The last four months have been spent first trying to restore her mind and body to their maximum ability and now trying to provide her with the most appropriate and highest quality care possible. Besides the left side paralysis, she is quite healthy, with blood pressure and cholesterol all in check and her eyes work and her ears work. Perhaps the hardest part of the whole event has been to watch her grieve over the loss of her identity, who she was as that "dynamically alive, powerfully charged, brilliantly minded" woman. She has struggled to wrap her mind around her new reality, often concluding that she was living in another state, another life, another reality.
Fast forward to the last couple of weeks when we have had to make the very difficult decision of letting go of her independent living apartment and moving her into a beautifully decorated room in the skilled nursing center where she lives. The thought of distributing all of her possessions, her treasures, her furniture, her life was daunting. Thankfully, she had carefully listed many of her treasures and assigned them to be gifted to different members of the family...always prepared as she was! Even so, going through the process was frightening and sad. When the time came, however, we decided to bring her to the apartment and let her give the treasures to each person who could be there, telling stories of the treasures and why they were to go to the certain people. We made a day of it, made her favorite squash casserole and "chicken bosom" as she called it. Each child or grandchild who was able to be there cuddled up next to her wheelchair and heard a special story about a silver tray, or a volume of Irish history, or a candle stick "stolen" from the family home. The gifting went on for hours until she was tired. As I strolled her back to her room, she remarked over and over "it was just beautiful, absolutely marvelous." And when I tucked her in for a nap, she said, "It couldn't have been any better. I hope you have people around you who love you that much when your time comes." I wept.
But the real miracle came the next morning. I arrived in her room about 7 am. Usually when I get there she is asleep and it takes awhile for her to wake up. But this day her eyes were wide open.

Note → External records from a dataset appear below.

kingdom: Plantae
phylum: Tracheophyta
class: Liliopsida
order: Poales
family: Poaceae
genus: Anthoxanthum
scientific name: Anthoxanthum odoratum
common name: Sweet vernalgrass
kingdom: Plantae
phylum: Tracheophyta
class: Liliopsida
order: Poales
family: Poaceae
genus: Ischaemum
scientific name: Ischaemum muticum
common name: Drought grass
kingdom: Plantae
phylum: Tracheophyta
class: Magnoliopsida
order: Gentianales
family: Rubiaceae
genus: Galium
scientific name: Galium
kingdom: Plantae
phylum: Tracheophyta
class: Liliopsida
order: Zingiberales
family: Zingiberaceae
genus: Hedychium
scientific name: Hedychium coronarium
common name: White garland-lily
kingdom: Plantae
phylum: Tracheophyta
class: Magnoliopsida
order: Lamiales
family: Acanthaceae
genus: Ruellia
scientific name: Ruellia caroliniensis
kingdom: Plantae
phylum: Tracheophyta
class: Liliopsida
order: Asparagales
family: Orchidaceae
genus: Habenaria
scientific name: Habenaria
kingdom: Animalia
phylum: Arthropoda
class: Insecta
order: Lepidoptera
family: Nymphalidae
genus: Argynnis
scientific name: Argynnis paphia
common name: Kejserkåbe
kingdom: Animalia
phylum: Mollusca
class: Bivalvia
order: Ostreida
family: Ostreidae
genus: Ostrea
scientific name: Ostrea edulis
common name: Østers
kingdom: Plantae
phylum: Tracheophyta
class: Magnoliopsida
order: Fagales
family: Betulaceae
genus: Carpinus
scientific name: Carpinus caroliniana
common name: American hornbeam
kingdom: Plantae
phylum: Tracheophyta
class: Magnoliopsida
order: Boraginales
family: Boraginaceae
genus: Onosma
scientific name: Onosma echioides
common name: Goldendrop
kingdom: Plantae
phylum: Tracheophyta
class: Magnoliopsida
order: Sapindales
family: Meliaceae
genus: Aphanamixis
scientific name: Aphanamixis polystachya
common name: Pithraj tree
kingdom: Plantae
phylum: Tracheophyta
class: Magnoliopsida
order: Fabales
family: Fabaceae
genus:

I am also usually hesitant to talk to her until I get her coffee, because often first thing in the morning she is a bit agitated about where she is and why and what is wrong with this place. But not this morning. I said I was going to get coffee and she smiled and said "mmmm coffee." I brought it back, and she said, "I am in paradise!" I said really? and she said, "Yes, I died last night and the puppy (her paralyzed hand) and my prayer book and I went to paradise." then she said, "I want my prayer book, I want the words of Job, and she quoted
"I know that my Redeemer liveth,and that he shall stand at the latter day upon the earth; and though this body be destroyed, yet shall I see God; whom I shall see for myself and mine eyes shall behold, and not as a stranger. "
For the rest of the morning, she was blissful. Never mentioning the delusions she has had about where she was before, only talking about paradise and who was there and who should come to her funeral. She smiled, her furrowed brow was soft. We went to see her new room and she was happy about the light, the windows and the space. Talked about where she was going to put her furniture and hang her pictures. She picked out a new color for the walls and just had a general peace about her which I have not seen since October 4th.
I will always remember this day as my mother's Epiphany resurrection...she has been raised from the dead, come back to life. Thanks be to God! (The picture above was taken on February 12th as she sat at her keyboard coaxing her "puppy," to play the piano. She does this regularly...Never never never give up, she says!)